• _Input for this task_
○ ○ ○ ○ ○

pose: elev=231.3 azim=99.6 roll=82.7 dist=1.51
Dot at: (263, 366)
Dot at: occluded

○ ○ ○ ○ ○

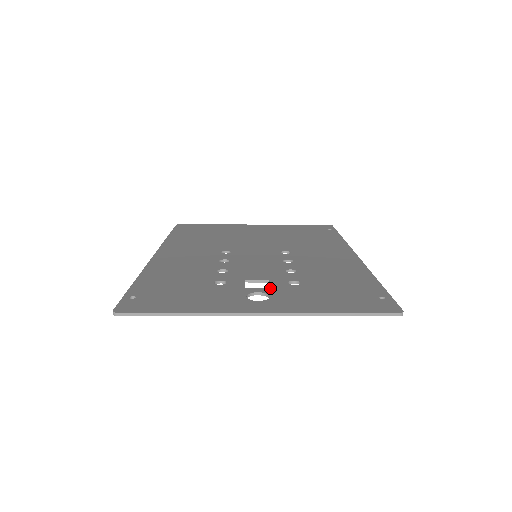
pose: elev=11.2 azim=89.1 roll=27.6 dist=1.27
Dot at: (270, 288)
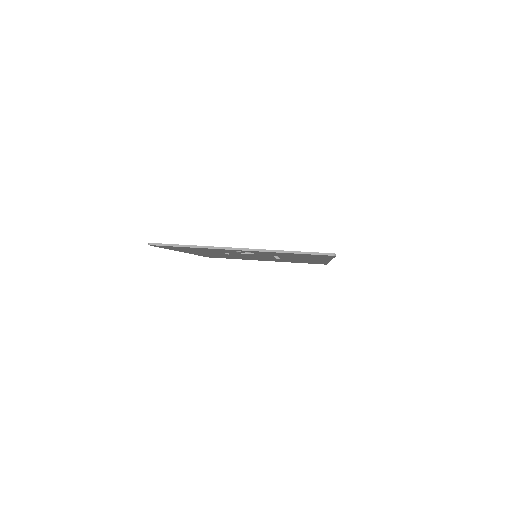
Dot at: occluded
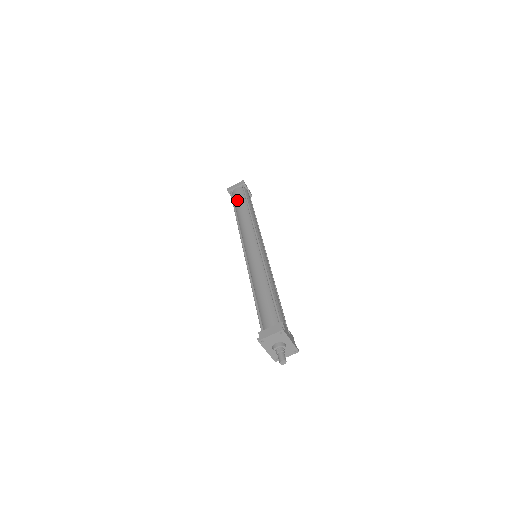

○ ○ ○ ○ ○

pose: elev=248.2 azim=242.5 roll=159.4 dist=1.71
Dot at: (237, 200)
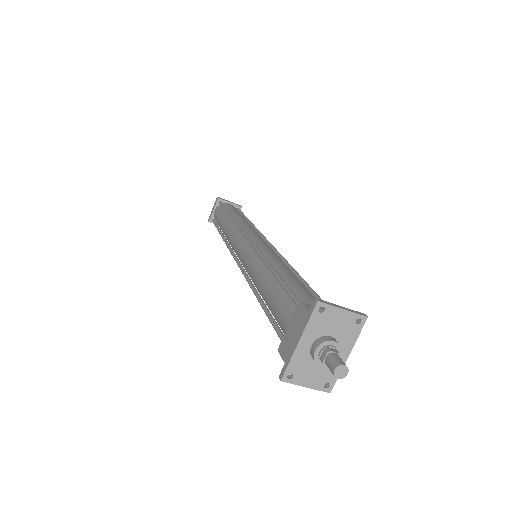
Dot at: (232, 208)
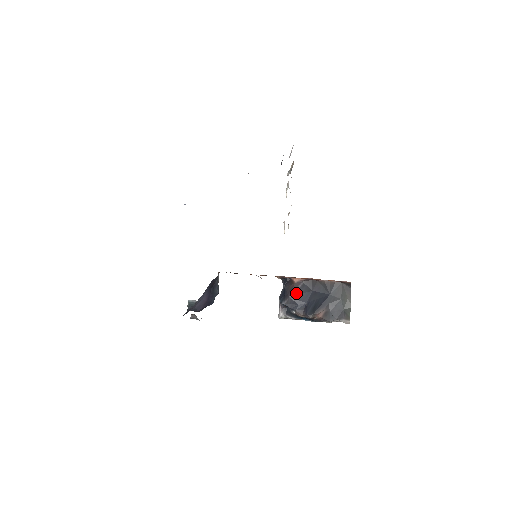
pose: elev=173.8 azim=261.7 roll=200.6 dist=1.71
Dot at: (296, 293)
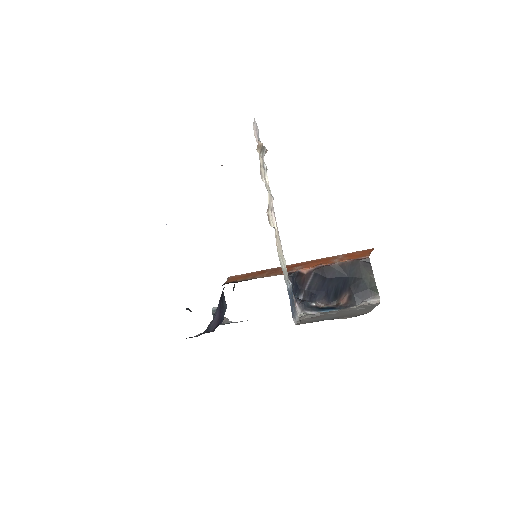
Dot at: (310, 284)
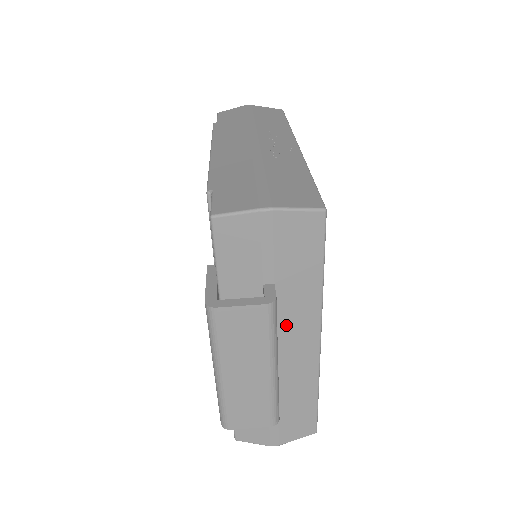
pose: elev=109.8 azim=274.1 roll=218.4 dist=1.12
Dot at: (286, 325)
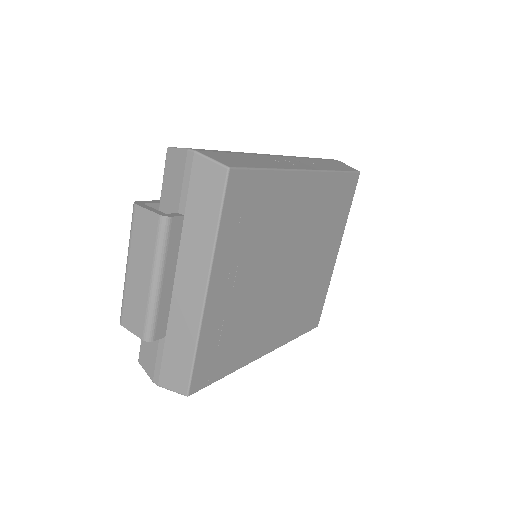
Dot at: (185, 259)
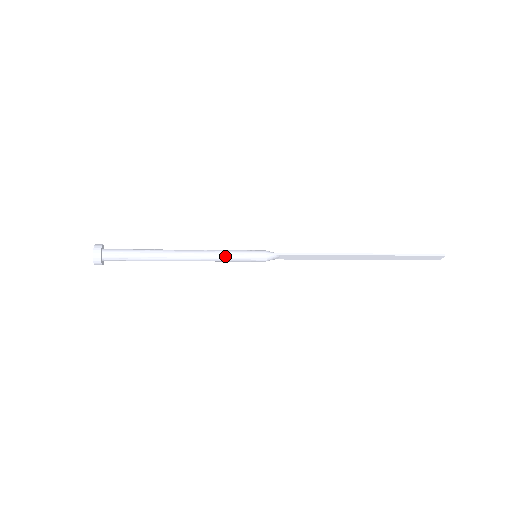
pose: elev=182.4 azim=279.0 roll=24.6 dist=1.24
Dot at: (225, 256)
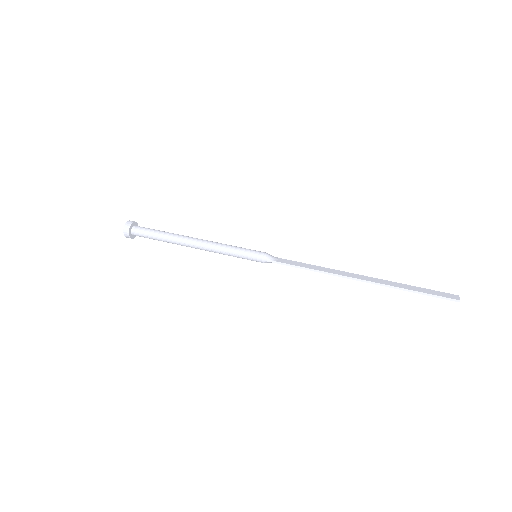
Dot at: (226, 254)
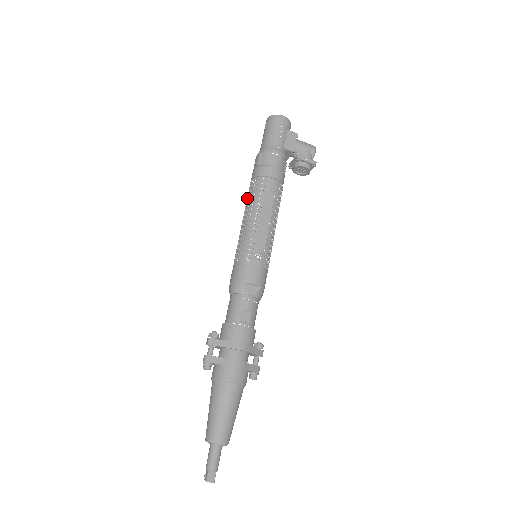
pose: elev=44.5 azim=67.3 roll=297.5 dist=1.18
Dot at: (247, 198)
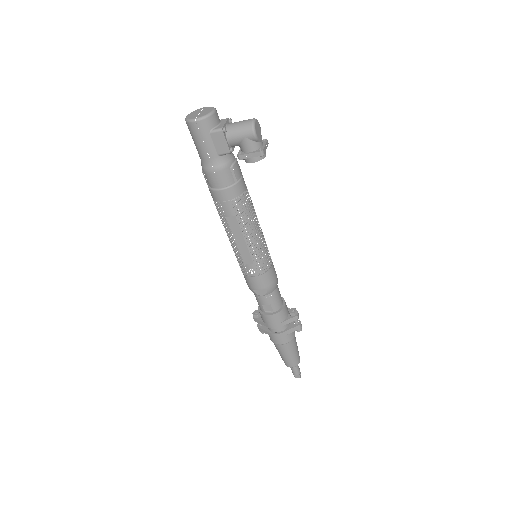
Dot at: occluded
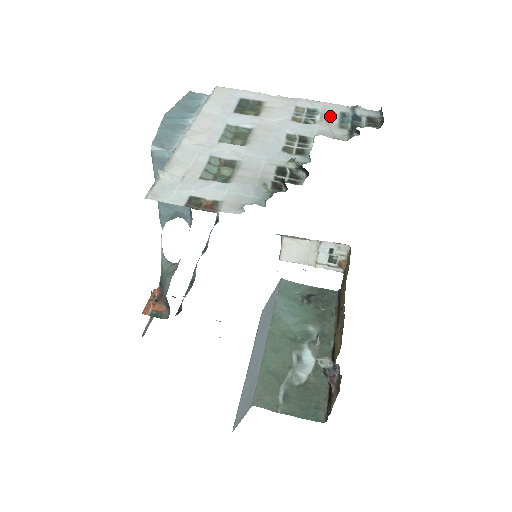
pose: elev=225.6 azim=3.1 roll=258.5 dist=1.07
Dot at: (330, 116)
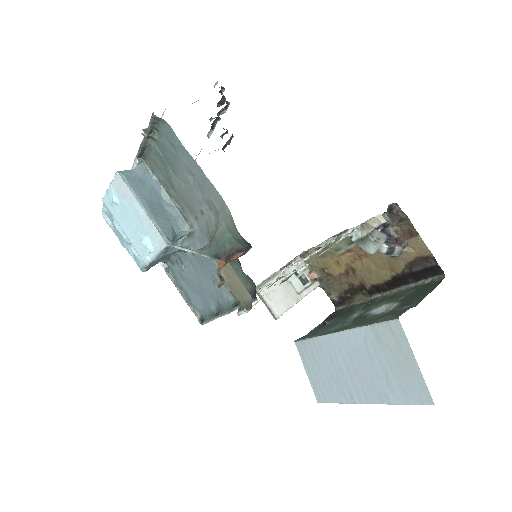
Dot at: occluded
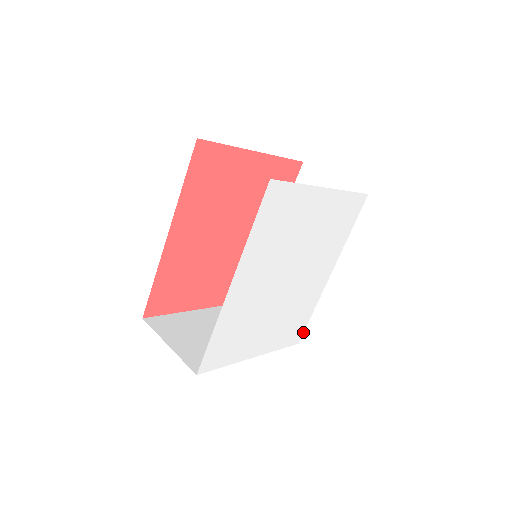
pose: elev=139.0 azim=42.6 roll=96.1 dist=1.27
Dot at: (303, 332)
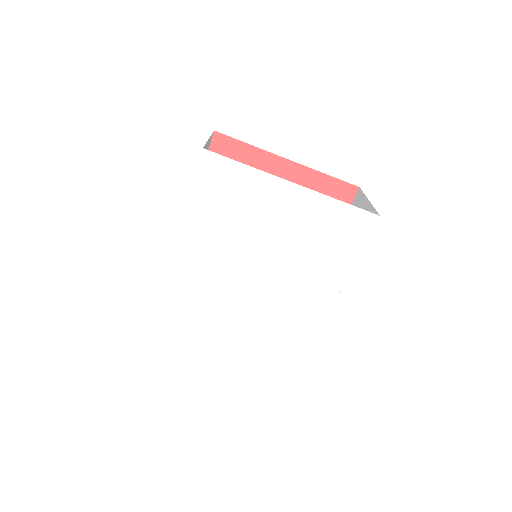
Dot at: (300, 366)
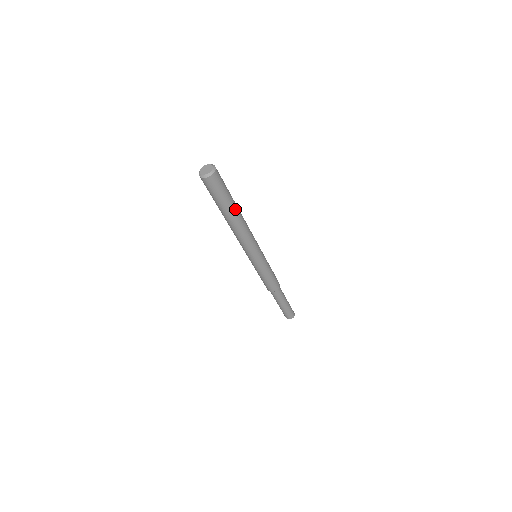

○ ○ ○ ○ ○

• _Stated goal_
Give the data as a Markdown table with the columns Row and Data line, starting with the line that contains "pose: elev=173.8 azim=261.7" and going on through the line that contains "Dot at: (185, 259)". Number each line, skip blank lines, and leave out the pictures.

• _Result of the task_
| Row | Data line |
|---|---|
| 1 | pose: elev=173.8 azim=261.7 roll=200.6 dist=1.71 |
| 2 | Dot at: (296, 293) |
| 3 | Dot at: (310, 284) |
| 4 | pose: elev=109.8 azim=274.1 roll=218.4 dist=1.12 |
| 5 | Dot at: (286, 325) |
| 6 | Dot at: (185, 259) |